Work in progress - feedback and contributions welcome!

This is an example of how session based authentication can be implemented with PostgREST.

The key file in this example is app.sql.md, which is a literate SQL file (like literal Haskell files). As a Markdown file, it explains how to set up an application with sessions. At the same time, it's also a full SQL script that defines the application when you filter for the SQL code blocks.

You can get the filtered SQL script by running sed -f deploy/md2sql.sed <app.sql.md >app.sql

How to implement session-based authentication with PostgREST

We leave the JWT-based authentication of PostgREST unused and implement our own authentication setup using the pre-request hook that PostgREST provides.

The application tracks sessions in its own sessions table.

The business logic for logging in, logging out etc. is defined using functions in the auth schema.

Functions that we expose as endpoints in the api schema wrap the business logic functions in auth to set cookies and raise errors to users where appropriate.

To tie everything together, we hook up the authenticate function as a pre-request in postgrest.conf, so that it runs before every request. It reads the session token from the request cookies and switches to the appropriate role and user_id based on the session.

Dependencies

On Linux, you'll need

  • PostgreSQL 9.5 or higher with the pgtap extension (I tested this with PostgreSQL 12.1, but older versions should also be fine as long as they have the Row Level Security feature).
  • PostgREST >= 6.0

If you have Nix (highly recommended, get it here: Getting Nix), running nix-shell in this directory will drop you in a shell where all dependencies are available, without any permanent changes to your environment. The environment is defined in shell.nix.

Running the application

Run deploy/deploy-local.sh and access the PostgREST API at http://localhost:3000/. The script will run PostgreSQL in a temporary directory and connect it to PostgREST via a Unix domain socket. The application is automatically loaded from the app.sql.md file.

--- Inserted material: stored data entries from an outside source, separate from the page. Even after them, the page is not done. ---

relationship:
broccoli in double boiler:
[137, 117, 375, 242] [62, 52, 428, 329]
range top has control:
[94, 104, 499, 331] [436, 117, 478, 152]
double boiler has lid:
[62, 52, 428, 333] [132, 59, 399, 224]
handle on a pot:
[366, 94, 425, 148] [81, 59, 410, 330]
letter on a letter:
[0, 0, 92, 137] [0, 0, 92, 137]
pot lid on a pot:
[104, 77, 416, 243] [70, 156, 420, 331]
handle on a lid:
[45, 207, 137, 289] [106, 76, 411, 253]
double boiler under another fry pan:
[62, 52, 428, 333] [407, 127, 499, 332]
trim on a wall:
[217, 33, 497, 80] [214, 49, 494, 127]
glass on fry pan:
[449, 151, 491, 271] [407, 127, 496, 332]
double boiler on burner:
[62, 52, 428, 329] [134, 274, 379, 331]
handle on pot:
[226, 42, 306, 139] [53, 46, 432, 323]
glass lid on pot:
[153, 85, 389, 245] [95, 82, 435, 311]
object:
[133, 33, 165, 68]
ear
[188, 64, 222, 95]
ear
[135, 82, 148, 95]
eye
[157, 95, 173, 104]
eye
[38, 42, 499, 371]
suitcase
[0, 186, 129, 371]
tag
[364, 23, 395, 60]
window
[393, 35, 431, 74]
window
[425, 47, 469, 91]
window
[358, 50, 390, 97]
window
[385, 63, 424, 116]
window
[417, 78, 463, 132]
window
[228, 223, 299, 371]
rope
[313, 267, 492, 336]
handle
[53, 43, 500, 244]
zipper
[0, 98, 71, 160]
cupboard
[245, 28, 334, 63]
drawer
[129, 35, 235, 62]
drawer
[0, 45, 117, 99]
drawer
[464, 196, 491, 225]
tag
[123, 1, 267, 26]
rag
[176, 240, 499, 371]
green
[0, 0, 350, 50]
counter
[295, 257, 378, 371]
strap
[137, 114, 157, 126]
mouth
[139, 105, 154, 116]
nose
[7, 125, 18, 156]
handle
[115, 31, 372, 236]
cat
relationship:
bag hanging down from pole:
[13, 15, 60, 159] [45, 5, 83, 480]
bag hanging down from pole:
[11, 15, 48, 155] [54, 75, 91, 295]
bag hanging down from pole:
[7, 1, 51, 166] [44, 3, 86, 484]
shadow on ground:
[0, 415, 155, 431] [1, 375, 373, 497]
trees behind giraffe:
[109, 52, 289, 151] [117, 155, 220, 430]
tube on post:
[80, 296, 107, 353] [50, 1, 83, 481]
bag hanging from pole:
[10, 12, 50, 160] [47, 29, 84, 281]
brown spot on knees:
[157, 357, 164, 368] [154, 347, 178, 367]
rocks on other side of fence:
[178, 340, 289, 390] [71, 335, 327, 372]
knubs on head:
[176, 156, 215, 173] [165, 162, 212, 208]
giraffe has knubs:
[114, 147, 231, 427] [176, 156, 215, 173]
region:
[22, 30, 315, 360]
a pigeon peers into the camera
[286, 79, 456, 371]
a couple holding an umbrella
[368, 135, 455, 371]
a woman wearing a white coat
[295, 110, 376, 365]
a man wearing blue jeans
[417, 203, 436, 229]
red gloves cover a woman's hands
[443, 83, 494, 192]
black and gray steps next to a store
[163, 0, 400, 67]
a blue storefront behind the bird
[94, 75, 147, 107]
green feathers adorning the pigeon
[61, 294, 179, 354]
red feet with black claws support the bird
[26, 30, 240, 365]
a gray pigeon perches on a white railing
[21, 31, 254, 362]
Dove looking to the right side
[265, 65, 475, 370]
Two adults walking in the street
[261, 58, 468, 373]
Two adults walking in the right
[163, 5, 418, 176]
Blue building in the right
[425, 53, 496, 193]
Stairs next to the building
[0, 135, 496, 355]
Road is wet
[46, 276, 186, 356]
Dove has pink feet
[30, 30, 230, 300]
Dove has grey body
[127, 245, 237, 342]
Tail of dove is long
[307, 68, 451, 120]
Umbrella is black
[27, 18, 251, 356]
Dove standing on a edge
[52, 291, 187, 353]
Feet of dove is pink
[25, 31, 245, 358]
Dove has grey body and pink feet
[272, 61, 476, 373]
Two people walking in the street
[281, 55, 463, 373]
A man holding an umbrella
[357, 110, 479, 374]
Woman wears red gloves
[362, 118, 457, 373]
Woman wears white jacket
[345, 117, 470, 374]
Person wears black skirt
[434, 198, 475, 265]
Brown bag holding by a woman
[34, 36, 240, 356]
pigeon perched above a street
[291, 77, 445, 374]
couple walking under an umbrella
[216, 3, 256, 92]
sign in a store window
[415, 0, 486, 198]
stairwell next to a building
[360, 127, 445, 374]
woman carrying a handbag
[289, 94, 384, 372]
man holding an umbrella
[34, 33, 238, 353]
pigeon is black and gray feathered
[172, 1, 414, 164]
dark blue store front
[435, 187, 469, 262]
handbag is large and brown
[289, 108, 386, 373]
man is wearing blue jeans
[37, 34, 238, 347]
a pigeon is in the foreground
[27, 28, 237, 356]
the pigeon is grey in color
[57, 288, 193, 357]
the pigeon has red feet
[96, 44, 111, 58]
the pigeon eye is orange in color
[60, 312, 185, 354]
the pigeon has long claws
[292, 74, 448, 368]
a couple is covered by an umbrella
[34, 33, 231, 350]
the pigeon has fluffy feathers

You'll need to have the postgrest binary on your path. If you downloaded it into this directory, you should be able to run PATH=".:$PATH" deploy/deploy-local.sh. The Nix shell environment from above will also take care of this.

Press Ctrl-c to exit and clean up the directory where the temporary database was set up.

Development and testing

To quickly iterate on the database schema, you can run something like echo app.sql.md | entr -r deploy/deploy-local.sh. This will load the schema into a fresh database on every change, including the test suite defined within it.

The entr utility (which is also provided in the Nix environment) takes a list of files to watch on stdin and restarts the command if any of the given files is changed.

To run the integration tests in tests.py, you'll need Python 3 with py.test and requests. To run the full test-suite on each change, you can run, for example: ls | entr -r deploy/test-local.sh.